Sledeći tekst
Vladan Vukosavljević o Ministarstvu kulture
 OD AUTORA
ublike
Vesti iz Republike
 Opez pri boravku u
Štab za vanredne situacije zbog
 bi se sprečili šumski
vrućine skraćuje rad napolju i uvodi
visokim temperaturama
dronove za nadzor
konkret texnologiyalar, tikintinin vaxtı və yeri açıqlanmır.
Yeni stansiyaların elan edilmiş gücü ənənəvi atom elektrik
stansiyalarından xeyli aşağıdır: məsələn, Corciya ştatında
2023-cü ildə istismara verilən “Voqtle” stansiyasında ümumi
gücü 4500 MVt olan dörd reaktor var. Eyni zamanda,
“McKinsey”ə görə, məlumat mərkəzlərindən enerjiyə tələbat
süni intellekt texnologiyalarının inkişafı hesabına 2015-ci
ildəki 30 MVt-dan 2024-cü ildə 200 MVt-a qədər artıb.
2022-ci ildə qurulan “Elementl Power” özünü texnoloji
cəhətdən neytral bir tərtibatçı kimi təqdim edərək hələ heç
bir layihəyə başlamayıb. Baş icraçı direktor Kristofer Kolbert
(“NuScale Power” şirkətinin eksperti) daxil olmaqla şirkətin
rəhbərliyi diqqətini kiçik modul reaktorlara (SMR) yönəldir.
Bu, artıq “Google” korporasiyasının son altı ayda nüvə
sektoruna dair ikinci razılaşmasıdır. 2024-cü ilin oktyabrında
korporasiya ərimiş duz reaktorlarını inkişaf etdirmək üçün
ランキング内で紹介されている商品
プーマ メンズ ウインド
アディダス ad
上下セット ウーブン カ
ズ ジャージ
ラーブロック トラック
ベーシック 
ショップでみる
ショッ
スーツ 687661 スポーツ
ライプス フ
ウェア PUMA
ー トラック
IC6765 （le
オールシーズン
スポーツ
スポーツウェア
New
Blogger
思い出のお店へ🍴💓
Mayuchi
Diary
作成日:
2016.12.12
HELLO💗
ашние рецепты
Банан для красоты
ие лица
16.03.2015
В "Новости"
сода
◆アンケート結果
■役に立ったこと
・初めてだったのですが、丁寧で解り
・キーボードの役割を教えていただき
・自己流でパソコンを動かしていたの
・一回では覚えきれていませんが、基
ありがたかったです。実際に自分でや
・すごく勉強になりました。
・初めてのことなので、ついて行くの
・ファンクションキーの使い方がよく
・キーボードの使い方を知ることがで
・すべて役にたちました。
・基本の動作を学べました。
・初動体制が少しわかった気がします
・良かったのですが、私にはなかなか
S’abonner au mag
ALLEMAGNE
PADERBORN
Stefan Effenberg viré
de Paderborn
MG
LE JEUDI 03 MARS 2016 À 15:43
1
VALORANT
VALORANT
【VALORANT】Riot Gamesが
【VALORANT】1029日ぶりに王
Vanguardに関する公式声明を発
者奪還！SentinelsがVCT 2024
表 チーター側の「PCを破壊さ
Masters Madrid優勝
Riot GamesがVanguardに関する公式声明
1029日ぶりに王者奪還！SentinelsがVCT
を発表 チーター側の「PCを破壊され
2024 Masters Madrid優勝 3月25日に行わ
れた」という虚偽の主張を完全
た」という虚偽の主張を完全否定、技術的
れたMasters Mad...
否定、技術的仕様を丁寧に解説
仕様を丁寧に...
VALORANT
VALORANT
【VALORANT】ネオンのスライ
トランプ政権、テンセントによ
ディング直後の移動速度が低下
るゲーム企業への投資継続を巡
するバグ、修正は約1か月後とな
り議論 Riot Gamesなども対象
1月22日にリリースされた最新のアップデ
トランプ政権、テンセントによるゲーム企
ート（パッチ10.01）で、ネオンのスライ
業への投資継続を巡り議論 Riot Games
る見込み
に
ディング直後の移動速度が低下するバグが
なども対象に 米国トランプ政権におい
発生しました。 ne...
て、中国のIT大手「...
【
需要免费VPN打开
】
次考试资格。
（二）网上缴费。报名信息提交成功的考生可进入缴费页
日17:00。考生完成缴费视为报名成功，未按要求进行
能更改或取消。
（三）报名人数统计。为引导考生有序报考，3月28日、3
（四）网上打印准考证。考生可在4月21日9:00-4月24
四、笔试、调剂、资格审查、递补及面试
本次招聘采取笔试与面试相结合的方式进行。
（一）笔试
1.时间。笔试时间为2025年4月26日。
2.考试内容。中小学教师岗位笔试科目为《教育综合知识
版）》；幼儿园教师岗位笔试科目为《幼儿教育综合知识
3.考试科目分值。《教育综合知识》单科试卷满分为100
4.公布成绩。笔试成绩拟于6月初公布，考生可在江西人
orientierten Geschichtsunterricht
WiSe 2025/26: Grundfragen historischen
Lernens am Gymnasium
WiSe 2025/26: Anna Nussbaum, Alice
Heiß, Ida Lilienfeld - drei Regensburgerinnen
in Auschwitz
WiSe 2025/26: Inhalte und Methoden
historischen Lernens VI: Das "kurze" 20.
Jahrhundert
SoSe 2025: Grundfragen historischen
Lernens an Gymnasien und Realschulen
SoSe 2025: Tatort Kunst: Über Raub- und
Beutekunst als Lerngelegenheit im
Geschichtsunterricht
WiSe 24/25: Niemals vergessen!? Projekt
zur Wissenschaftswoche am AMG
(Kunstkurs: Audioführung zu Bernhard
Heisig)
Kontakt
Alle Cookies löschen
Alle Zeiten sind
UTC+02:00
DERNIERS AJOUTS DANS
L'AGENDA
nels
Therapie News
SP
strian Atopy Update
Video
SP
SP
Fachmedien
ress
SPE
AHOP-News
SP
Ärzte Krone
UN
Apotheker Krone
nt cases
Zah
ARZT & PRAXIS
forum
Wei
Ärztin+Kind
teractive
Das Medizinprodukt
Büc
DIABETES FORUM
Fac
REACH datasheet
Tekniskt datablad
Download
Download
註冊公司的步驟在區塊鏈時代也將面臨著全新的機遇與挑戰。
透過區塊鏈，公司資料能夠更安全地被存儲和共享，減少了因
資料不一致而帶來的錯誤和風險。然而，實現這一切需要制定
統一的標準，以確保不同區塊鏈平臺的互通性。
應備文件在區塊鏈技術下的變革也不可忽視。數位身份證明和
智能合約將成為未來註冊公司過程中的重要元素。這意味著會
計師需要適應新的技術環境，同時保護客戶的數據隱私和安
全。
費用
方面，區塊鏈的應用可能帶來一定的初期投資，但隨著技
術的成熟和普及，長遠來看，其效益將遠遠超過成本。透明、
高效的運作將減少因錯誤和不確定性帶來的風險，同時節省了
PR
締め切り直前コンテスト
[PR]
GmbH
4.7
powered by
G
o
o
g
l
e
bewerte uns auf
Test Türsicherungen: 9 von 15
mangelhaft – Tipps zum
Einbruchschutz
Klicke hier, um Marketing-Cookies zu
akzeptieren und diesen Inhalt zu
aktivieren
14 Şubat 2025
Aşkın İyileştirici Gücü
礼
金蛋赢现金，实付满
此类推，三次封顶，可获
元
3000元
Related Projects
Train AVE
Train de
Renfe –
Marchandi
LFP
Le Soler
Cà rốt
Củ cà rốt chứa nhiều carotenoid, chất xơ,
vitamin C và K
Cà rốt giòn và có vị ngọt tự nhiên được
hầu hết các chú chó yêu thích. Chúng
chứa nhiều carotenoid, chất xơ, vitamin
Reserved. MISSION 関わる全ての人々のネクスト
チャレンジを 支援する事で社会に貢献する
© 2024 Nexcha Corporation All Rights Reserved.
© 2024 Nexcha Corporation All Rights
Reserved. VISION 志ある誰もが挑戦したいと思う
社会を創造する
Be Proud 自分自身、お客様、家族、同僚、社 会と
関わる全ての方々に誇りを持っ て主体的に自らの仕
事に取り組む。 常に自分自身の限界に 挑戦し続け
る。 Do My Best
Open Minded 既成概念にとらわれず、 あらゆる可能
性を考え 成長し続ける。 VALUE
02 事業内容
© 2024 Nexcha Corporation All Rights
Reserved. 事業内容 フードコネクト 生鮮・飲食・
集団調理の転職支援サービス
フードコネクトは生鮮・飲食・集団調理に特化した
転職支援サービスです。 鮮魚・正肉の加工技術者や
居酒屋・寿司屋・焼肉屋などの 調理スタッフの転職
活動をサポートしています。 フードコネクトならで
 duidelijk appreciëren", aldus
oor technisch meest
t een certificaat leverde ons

--------------------------------------------------

WHAT THE TASK REQUIRES:
Give the lines of the material above again, exactly, from its first line through the line that contains "dronove za nadzor" and no further.

TASK RESPONSE:
Sledeći tekst
Vladan Vukosavljević o Ministarstvu kulture
 OD AUTORA
ublike
Vesti iz Republike
 Opez pri boravku u
Štab za vanredne situacije zbog
 bi se sprečili šumski
vrućine skraćuje rad napolju i uvodi
visokim temperaturama
dronove za nadzor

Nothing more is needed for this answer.